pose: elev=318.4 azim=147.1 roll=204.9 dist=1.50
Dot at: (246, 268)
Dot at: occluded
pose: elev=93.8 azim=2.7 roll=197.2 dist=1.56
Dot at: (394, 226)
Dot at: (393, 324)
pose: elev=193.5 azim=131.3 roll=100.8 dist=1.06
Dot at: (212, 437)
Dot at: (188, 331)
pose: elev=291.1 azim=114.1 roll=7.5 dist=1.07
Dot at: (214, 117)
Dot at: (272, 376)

- - - - - - -

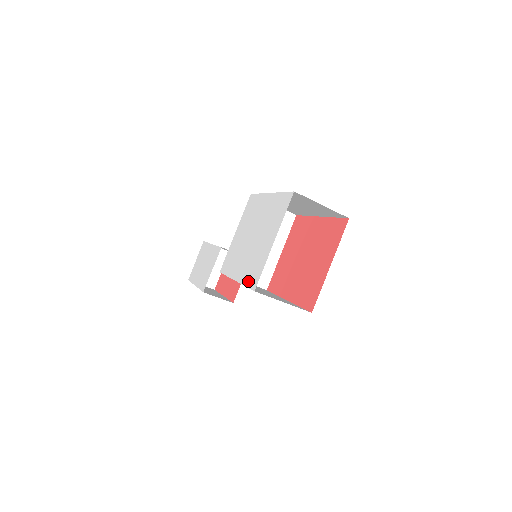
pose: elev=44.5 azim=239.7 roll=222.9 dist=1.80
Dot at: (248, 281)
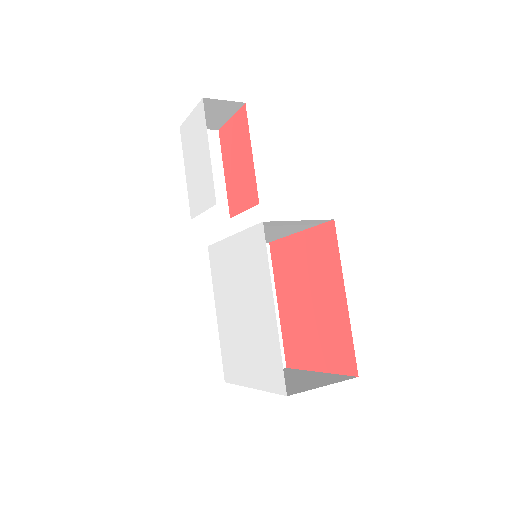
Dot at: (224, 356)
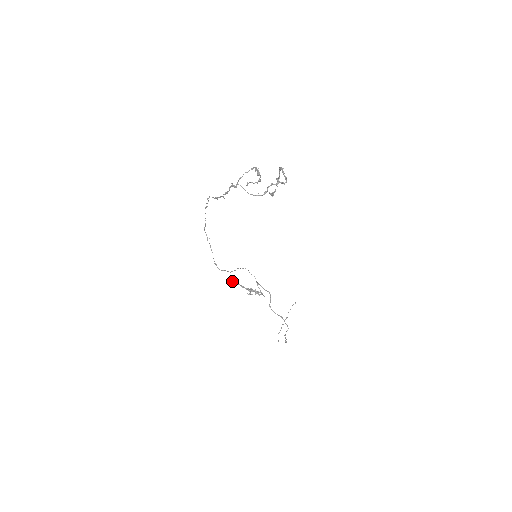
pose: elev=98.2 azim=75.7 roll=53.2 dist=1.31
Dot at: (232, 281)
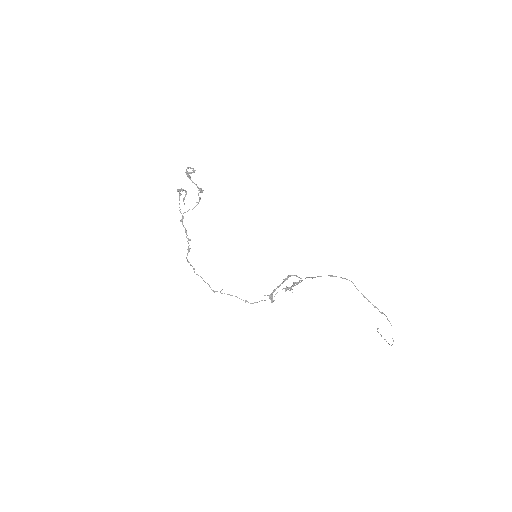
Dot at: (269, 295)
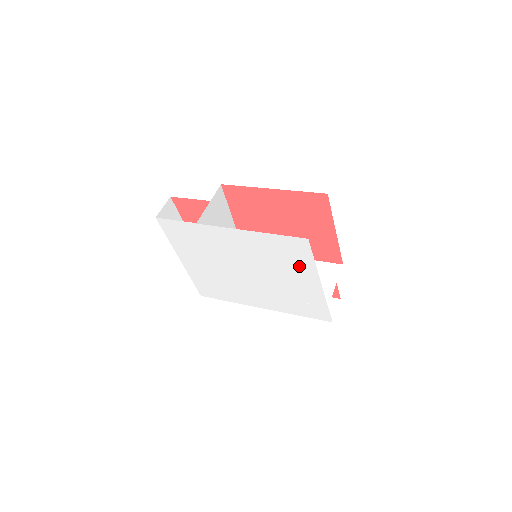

- - - - - - -

What is asked:
Please reproduce verbatim the stretch of material from the line containing "pose: elev=93.8 azim=2.7 roll=197.2 dist=1.56" through the line containing "Dot at: (188, 331)", with both of those lines included.

Expected output:
pose: elev=93.8 azim=2.7 roll=197.2 dist=1.56
Dot at: (394, 226)
Dot at: (393, 324)
pose: elev=193.5 azim=131.3 roll=100.8 dist=1.06
Dot at: (212, 437)
Dot at: (188, 331)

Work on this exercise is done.